▶ _READING TEXT_:
____

It was at one of my pregnancy yoga classes one day that I first heard of independent midwives and specifically,
Sue Rose. My first labour, seven years previously, had been an unpleasant affair: a long protracted labour, insensitively handled by hospital staff resulted in an epidural and left me emotionally scarred. So, I felt that using an independent midwife might be the solution to my anxieties about labour a second time.
When contemplating my next birth I was undecided whether a) I was completely unable to cope with pain and would need the pain relief available at a hospital or b) if handled with understanding I would not need to resort to such high levels of intervention as required previously. It was a yoga exercise that suggested the latter to me by illustrating the effect of positive thinking on my experience of pain and the detrimental effect of psychological tension on my ability to combat pain. This encouraged me to look into a homebirth, but with the assurance of having a midwife that knew my specific requirements and history.

____

▶ _DATA SUPPLIED_:
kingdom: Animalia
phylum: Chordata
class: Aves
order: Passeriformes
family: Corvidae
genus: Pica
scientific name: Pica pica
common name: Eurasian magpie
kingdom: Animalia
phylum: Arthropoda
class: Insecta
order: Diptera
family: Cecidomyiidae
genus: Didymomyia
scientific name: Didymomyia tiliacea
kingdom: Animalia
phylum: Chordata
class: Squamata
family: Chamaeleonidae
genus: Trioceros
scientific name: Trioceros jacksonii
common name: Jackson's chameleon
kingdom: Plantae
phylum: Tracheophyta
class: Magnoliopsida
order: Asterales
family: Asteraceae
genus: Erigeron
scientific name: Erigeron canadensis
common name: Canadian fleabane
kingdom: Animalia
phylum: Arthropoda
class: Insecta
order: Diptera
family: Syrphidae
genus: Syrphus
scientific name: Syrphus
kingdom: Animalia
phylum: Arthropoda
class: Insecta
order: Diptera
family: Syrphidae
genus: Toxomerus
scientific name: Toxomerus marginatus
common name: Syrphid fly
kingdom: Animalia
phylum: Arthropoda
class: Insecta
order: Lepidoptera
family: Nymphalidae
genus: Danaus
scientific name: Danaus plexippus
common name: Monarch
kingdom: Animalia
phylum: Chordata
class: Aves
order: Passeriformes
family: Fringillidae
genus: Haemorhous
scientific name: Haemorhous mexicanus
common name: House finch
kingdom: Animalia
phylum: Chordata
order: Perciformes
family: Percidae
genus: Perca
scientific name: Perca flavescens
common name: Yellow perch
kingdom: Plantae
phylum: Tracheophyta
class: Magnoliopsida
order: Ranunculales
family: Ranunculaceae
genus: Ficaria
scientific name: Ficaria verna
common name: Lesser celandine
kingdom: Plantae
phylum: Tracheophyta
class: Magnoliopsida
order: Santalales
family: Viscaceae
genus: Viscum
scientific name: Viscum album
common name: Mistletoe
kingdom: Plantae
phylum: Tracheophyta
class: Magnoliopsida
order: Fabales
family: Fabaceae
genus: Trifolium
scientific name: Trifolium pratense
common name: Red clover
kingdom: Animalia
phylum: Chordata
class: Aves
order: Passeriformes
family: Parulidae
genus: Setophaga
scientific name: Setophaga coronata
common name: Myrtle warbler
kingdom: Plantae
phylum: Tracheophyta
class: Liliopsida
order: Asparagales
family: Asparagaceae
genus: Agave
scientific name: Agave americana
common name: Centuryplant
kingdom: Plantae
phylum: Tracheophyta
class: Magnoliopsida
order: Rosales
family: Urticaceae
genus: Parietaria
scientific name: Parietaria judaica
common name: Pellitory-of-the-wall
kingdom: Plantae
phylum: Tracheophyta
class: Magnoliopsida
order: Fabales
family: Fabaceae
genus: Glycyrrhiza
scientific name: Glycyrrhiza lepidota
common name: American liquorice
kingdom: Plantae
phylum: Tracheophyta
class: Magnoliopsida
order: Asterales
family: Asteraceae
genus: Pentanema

____

▶ _WHAT TO WORK ON_:
**a)** Answer these questions from the birth account:
(i) At what kind of class did the writer first hear of independent midwives?
(ii) How many years before did the writer's first labour take place?
(iii) What intervention did the first labour result in?
**b)** From the birth account, extract the part that opens with the words containing "When contemplating my" and closes with "requirements and history.".

▶ _SOLUTIONS FOR EACH TASK_:
**a)**
(i) A pregnancy yoga class.
(ii) Seven years.
(iii) An epidural.

**b)**
When contemplating my next birth I was undecided whether a) I was completely unable to cope with pain and would need the pain relief available at a hospital or b) if handled with understanding I would not need to resort to such high levels of intervention as required previously. It was a yoga exercise that suggested the latter to me by illustrating the effect of positive thinking on my experience of pain and the detrimental effect of psychological tension on my ability to combat pain. This encouraged me to look into a homebirth, but with the assurance of having a midwife that knew my specific requirements and history.